Industry analysts suggest the popularity of words like "unhinged" and "chaotic" originated partly from a millennial-driven effort to move away from stigmatising language. Newsroom style guides and social media discourse began discouraging the casual use of terms like "crazy" or "insane," which can be offensive to people with mental health conditions. This created a demand for alternative adjectives that entered the mainstream online lexicon and, consequently, the training data for AI.

"It's part of a bigger issue I've noticed with AI — it's full of millennial cringe," noted one observer, who recently had to explicitly instruct ChatGPT to stop using the word "chaotic." The pattern is ironic in the case of chatbots like Grok, which was specifically designed to avoid what its creators term "wokeism," yet frequently employs the term "unhinged."

A Visual Quirk in Training Data

The temporal bias in AI training material is not limited to text. When generating videos using Sora, the AI model consistently depicts people in skinny jeans, a fashion staple that was ubiquitous from roughly 2006 to 2019 but has since become a hallmark of dated millennial style. This visual anachronism occurs because the model's training data is saturated with images and videos from that period, before the style fell out of favour.
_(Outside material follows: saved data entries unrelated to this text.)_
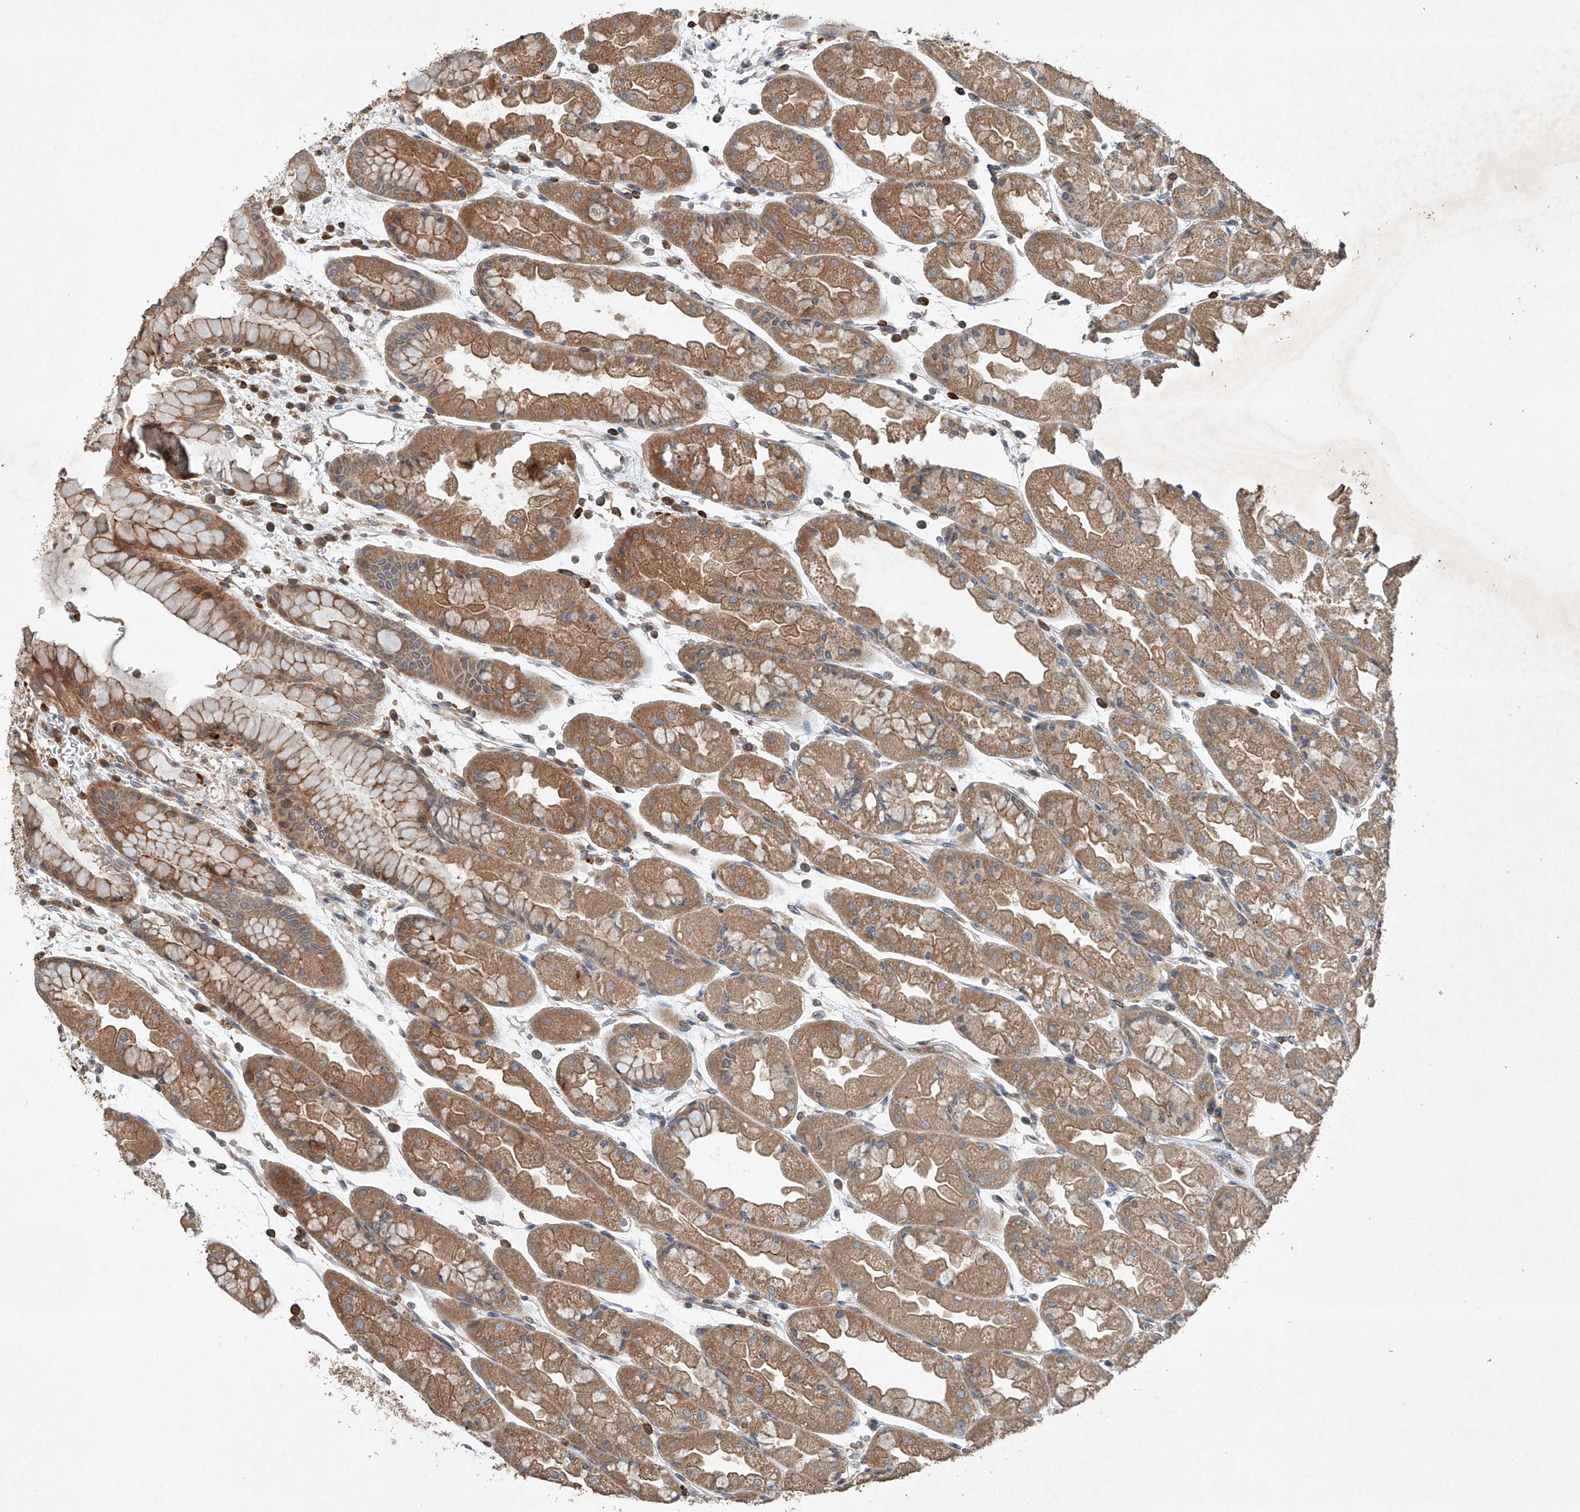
{"staining": {"intensity": "moderate", "quantity": ">75%", "location": "cytoplasmic/membranous"}, "tissue": "stomach", "cell_type": "Glandular cells", "image_type": "normal", "snomed": [{"axis": "morphology", "description": "Normal tissue, NOS"}, {"axis": "topography", "description": "Stomach, upper"}], "caption": "IHC (DAB) staining of normal human stomach shows moderate cytoplasmic/membranous protein staining in approximately >75% of glandular cells. The protein of interest is stained brown, and the nuclei are stained in blue (DAB IHC with brightfield microscopy, high magnification).", "gene": "CEP85L", "patient": {"sex": "male", "age": 47}}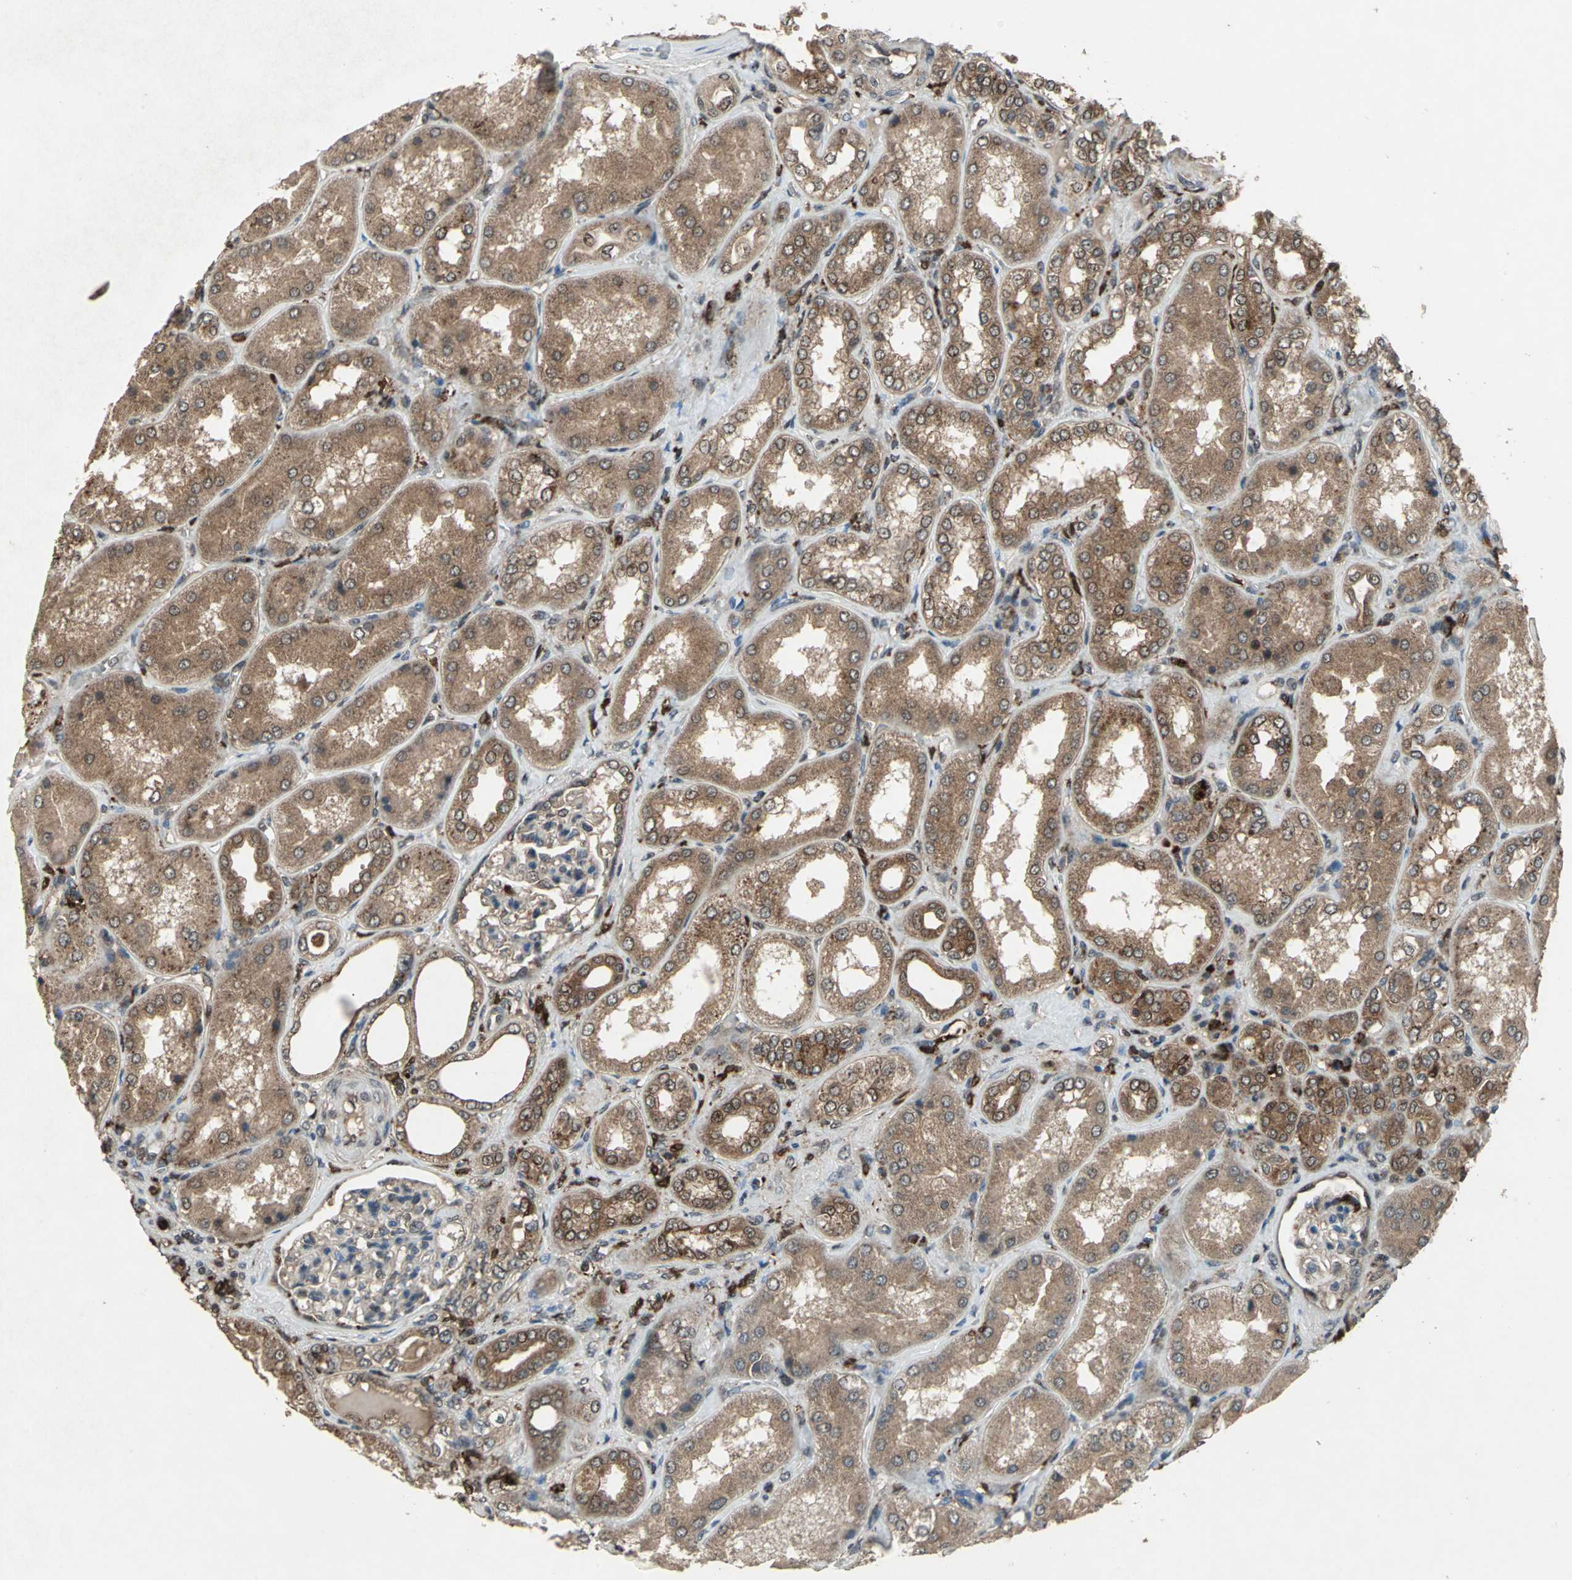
{"staining": {"intensity": "negative", "quantity": "none", "location": "none"}, "tissue": "kidney", "cell_type": "Cells in glomeruli", "image_type": "normal", "snomed": [{"axis": "morphology", "description": "Normal tissue, NOS"}, {"axis": "topography", "description": "Kidney"}], "caption": "Immunohistochemical staining of benign kidney exhibits no significant expression in cells in glomeruli. (DAB IHC visualized using brightfield microscopy, high magnification).", "gene": "PYCARD", "patient": {"sex": "female", "age": 56}}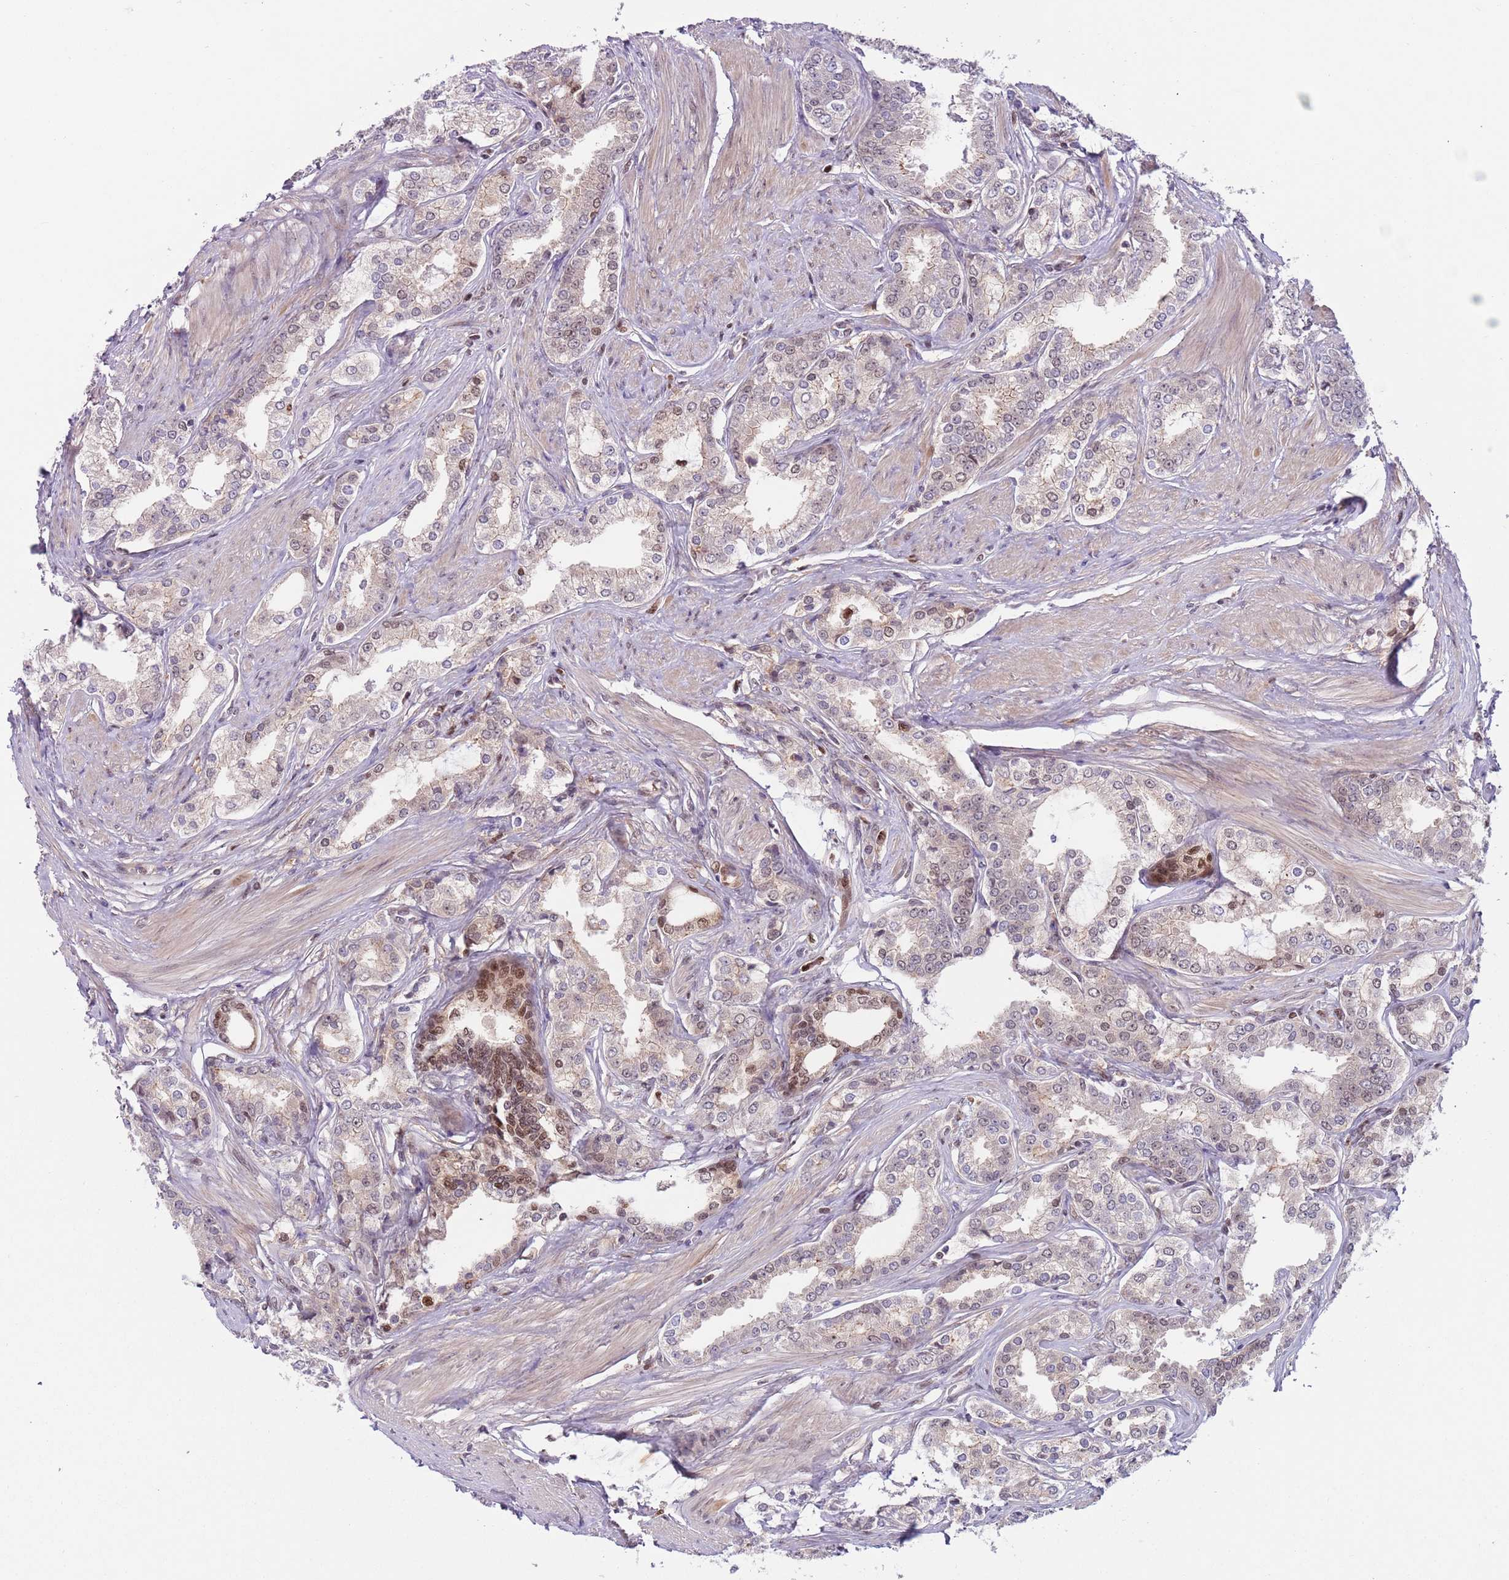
{"staining": {"intensity": "moderate", "quantity": "<25%", "location": "nuclear"}, "tissue": "prostate cancer", "cell_type": "Tumor cells", "image_type": "cancer", "snomed": [{"axis": "morphology", "description": "Adenocarcinoma, High grade"}, {"axis": "topography", "description": "Prostate"}], "caption": "This is an image of immunohistochemistry (IHC) staining of high-grade adenocarcinoma (prostate), which shows moderate positivity in the nuclear of tumor cells.", "gene": "RMND5B", "patient": {"sex": "male", "age": 71}}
This creates a "time capsule" effect, where AI outputs reflect the cultural and linguistic norms of their training data's peak period rather than current trends. The phenomenon underscores a fundamental challenge in AI development: models can become instantly dated if their training corpus is not continuously updated with contemporary content.

Contributors to the 'Cringe' Corpus

Many millennials who were prolific online content creators during the 2010s now see their own linguistic fingerprints in AI outputs. "I was a prolific poster during that time... contributing untold terabytes of millennial cringe for future AI models to ingest," one journalist reflected, drawing a parallel to how previous generations view their cultural impact.

This self-awareness highlights a broader, slightly uneasy recognition that the digital footprint of an entire generation has become foundational material for the next wave of technology, potentially dooming early AI to sound "like a version of me that makes my skin crawl," as one source described it.

The Path to Linguistic Evolution

Experts assert this phase is temporary. As AI models are retrained on newer datasets from the late 2010s and 2020s, their linguistic patterns will evolve. The current "millennial cringe" will likely be replaced by Gen Z vernacular, which includes terms like "delulu" (a term noted as already fading by 2026) and future slang. Similarly, visual AI will eventually update its stylistic references.

The cycle is expected to continue, with each generation's online dialect being captured, amplified, and then superseded by AI systems. This article itself may become part of the training data that future models use to explain their own linguistic quirks.